What to produce: Arrange the lines of the items below as a numbered list, leaving out any blank lines. Begin at the line that contains "elevation (m): 1400" and stop after the line that contains "locality: Altiplanicie".

Dataset records:
▼
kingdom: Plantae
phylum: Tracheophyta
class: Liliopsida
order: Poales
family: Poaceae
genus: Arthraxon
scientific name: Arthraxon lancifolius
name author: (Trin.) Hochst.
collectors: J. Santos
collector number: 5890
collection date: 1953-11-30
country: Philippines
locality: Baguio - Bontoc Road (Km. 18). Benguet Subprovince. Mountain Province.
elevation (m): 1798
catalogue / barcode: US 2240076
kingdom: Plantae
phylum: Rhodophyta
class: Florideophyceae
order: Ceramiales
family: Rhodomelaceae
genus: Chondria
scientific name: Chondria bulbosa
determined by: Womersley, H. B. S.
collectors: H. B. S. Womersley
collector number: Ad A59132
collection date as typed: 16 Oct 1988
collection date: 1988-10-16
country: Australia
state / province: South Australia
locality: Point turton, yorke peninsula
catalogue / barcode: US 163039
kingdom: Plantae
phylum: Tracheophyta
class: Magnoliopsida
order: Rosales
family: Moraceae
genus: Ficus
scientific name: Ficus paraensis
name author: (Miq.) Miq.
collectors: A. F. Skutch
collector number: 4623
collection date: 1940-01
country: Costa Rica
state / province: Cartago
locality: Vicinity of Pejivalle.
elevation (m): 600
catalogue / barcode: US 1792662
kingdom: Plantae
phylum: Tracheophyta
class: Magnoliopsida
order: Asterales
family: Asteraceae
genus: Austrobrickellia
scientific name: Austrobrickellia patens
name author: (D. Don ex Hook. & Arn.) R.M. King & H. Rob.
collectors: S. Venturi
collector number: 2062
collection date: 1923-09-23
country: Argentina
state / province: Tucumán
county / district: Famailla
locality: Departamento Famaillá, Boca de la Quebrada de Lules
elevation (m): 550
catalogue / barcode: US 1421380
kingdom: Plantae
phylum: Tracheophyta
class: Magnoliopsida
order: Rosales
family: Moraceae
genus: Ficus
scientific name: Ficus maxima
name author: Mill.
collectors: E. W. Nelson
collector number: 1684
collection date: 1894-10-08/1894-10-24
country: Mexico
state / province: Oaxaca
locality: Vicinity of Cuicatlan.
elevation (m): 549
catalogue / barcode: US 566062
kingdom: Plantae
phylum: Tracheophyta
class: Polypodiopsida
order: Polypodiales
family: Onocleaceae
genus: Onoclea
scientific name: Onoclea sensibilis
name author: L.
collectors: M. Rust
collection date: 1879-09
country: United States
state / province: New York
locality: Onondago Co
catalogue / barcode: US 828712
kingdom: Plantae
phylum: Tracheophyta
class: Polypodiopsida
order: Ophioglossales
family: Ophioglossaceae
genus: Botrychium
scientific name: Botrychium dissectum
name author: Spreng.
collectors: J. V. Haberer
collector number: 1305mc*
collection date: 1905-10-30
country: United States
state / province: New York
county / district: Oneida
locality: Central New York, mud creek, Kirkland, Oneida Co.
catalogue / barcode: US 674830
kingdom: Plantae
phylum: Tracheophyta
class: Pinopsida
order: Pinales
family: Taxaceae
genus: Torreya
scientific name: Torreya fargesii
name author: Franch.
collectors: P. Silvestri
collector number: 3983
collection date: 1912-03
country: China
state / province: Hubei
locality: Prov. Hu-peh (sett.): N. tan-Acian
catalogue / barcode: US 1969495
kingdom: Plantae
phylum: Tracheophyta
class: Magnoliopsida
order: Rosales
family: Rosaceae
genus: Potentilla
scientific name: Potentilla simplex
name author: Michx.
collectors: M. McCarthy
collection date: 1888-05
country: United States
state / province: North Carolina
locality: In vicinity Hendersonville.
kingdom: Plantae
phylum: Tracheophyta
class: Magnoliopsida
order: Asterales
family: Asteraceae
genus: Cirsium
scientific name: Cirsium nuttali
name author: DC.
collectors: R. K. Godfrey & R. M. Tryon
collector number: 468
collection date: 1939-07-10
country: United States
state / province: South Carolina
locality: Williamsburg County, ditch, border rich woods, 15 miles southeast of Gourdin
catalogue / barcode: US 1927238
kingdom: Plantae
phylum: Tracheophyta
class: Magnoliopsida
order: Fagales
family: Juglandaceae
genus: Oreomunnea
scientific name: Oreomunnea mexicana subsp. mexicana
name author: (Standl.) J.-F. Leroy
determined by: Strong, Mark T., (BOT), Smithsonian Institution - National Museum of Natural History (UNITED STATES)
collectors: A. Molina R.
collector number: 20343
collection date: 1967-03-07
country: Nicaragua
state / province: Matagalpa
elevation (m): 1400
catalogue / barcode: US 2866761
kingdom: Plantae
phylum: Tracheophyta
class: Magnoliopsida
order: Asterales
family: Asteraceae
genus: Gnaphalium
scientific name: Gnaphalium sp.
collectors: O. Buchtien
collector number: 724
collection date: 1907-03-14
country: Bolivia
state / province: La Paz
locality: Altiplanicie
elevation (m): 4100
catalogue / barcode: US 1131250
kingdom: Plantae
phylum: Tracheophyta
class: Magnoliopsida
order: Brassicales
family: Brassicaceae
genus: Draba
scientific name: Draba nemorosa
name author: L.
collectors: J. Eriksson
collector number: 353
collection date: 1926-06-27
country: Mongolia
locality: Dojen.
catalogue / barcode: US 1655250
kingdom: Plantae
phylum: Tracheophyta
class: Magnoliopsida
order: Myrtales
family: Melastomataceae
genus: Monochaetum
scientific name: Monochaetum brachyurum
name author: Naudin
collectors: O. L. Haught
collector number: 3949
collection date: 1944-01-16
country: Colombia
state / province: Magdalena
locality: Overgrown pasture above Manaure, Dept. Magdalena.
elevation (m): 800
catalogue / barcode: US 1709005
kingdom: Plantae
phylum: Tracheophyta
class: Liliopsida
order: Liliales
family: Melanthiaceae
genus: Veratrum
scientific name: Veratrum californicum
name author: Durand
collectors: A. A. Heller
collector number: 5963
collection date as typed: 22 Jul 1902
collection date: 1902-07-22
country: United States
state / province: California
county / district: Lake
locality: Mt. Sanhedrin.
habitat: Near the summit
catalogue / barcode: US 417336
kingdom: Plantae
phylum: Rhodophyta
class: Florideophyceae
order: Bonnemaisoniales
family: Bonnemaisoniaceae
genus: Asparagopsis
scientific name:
▲
Answer to the task:
1. elevation (m): 1400
2. catalogue / barcode: US 2866761
3. kingdom: Plantae
4. phylum: Tracheophyta
5. class: Magnoliopsida
6. order: Asterales
7. family: Asteraceae
8. genus: Gnaphalium
9. scientific name: Gnaphalium sp.
10. collectors: O. Buchtien
11. collector number: 724
12. collection date: 1907-03-14
13. country: Bolivia
14. state / province: La Paz
15. locality: Altiplanicie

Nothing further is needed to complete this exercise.